The courts grant child custody to the parent who is capable of working in the “best interests of the child.” A child’s preference for living with a particular parent is just one of the many “best interests” factors that the courts consider before deciding which parent gets the physical/primary custody.
The courts will take the child’s preference in a custody case into account so long as the child is considered “sufficiently matured” by the state. In most states, a child is presumed to be sufficiently mature if he is above 14.
Mississippi, Oklahoma, Texas, and Tennessee have specified that children who are 12+ can be considered as sufficiently matured, while Georgia considers children over 11 as sufficiently mature. In Arkansas, Connecticut, Florida, New Hampshire, North Carolina, Ohio, and Wyoming a child cannot choose which parent he/she wants to live with until the child is 18-years-old. Note that this information holds as of April 2022 and it is subject to change.
Also note that after a child chooses the preferred custodial parent, the selection must be consistent with the court’s independent findings regarding the child’s best interests. The courts can assign a weight to the child’s custody preference and the weight is sometimes directly linked to the child’s age. In general:
- If the child is under 9 years of age, the courts will not consider the child’s custodial preference.
- If the child is 14 years of age or more, the courts will consider his custodial preference and assign an appropriate weight to his/her preference.
- If the child’s age is between 9 and 14, then how much weight is to be assigned to his/her preference depends on the circumstances of the case.
Why Courts Evaluate the Child’s Choice of the Custodial Parent
Children often get shaken up when they find out their parents have separated or are about to separate. They may wonder how their time will be shared between the parents, where they will sleep, whether they will get the same conveniences as they did in their existing home, and whether they were the reason for the divorce. In other words, when the news of divorce lands on their laps, children have a lot to worry about, and they may make the wrong choice while being confused and worried.
So, the courts take it upon themselves to decide which parent can deliver on the “best interests of the child” criteria. The objective is to ensure that the child is placed in a loving, caring, healthy, secure, and stable environment that can contribute to his health, education, and well-being.
Courts in most states give weight to a child’s opinion, but don’t automatically accept it because of the following reasons:
- The child may choose to live with the richer, more popular, or flashier parent.
- The child may have feelings for a parent who the courts opine is not suitable to care for the child.

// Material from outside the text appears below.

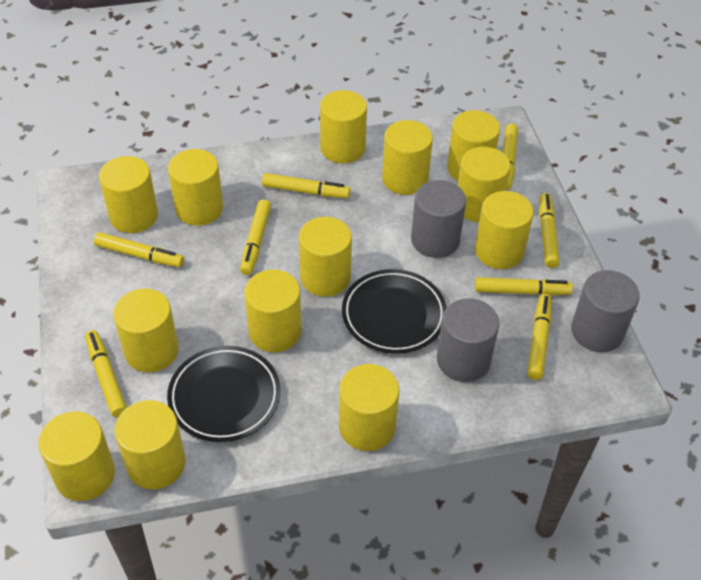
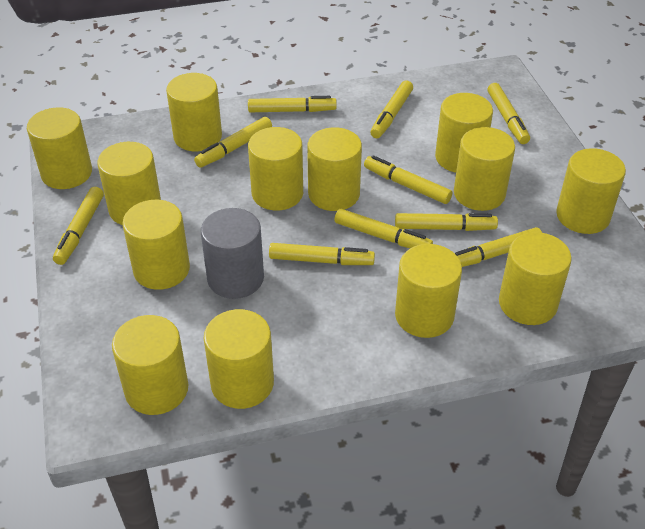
black plate: [167,346,281,442] [342,269,447,354] = 2 -> none = 0
grey cylinder: [411,180,466,258] [437,298,499,382] [571,270,640,352] = 3 -> [201,208,264,299] = 1
yellow marker: [85,330,127,417] [94,232,184,267] [240,199,271,275] [262,173,351,198] [475,277,573,295] [503,124,518,190] [527,294,552,380] [539,193,560,268] = 8 -> [53,187,104,265] [194,117,272,168] [248,96,337,112] [269,243,375,265] [334,209,433,248] [364,155,452,204] [370,80,413,138] [395,213,498,231] [455,227,542,267] [487,83,530,144] = 10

- The child may make the wrong decision if he loves both his parents equally.
- The child may choose a parent who gives him a lot of gifts or is generous with allowances.
- The child may choose a lenient or casual or a fun parent to live with.
The judge, custody evaluator, or the guardian ad litem interviews the child in a private setting, and in some cases, the parent’s attorneys are also allowed to witness the interview. The parents are not allowed though. After checking the “best interests” factors and obtaining the child’s opinion, the courts issue the custody order, and the child must comply with it.